For decades, progress in family law has been slow, notwithstanding the best of intentions. Judges, social workers, court officials and lawyers have been trying to improve family law, especially in the interests of children.
In the spring of 2013, The Canadian Forum on Civil Justice and its related National Action Committee on Access to Justice in Civil and Family Matters issued four reports, which can be read at www.cfcj-fcjc.org
The reports are:
- Report of the Court Process Simplification Working Group
- Report of the Access to Legal Services Working Group
- Report of the Prevention, Triage and Referral Working Group
- Report of the Family Justice Working Group
The Canadian Forum on Civil Justice (CFCJ) is “a national non-profit organization that has been dedicated to advancing civil justice reform through research and advocacy since 1998. CFCJ strives to make the civil justice system more accessible, effective and sustainable by leading and participating in projects that place the citizen at the center of our civil justice system.”
The National Action Committee acknowledges that Canadians have been having the same conversation for decades.

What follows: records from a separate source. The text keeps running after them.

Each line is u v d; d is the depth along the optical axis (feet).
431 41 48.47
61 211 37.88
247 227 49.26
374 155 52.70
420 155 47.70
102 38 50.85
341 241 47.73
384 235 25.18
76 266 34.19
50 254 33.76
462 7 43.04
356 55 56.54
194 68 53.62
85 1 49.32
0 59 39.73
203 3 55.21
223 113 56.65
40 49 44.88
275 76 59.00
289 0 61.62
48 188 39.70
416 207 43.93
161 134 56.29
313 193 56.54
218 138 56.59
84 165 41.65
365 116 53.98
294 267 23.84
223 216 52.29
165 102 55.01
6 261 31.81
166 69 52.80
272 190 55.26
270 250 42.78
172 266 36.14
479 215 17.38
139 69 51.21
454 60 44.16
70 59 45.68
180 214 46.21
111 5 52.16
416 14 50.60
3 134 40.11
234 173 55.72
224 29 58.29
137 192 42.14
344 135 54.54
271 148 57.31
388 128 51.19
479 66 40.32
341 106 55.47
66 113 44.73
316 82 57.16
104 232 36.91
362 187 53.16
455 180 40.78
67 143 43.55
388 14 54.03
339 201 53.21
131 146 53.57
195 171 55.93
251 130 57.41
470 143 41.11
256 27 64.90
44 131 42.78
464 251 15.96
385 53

People need to act on recommendations. The Action Committee, various other experts, and I all agree we must quickly and efficiently determine what needs to be changed, decide how it should be changed, even if only a few steps at a time, and then change it.
Judges do not make laws. It’s Time For Justice is aimed at politicians and civil servants, who are the people able to turn needed changes into bills for passing in federal and provincial parliaments or into new rules or regulations for proclamation. Politicians and civil servants can also change attitudes and approaches by governments.
Family law lawyers, divorcing spouses, individual judges, court administrators, expert witnesses, social workers, mediators and arbitrators, and professional bodies all need to participate. Quickly and efficiently.
What am I advocating?
I want to reinforce, strengthen, or change many areas of family law, as now practised and administered in Canada, and particularly in Ontario. I cannot do this by myself, and am looking for help.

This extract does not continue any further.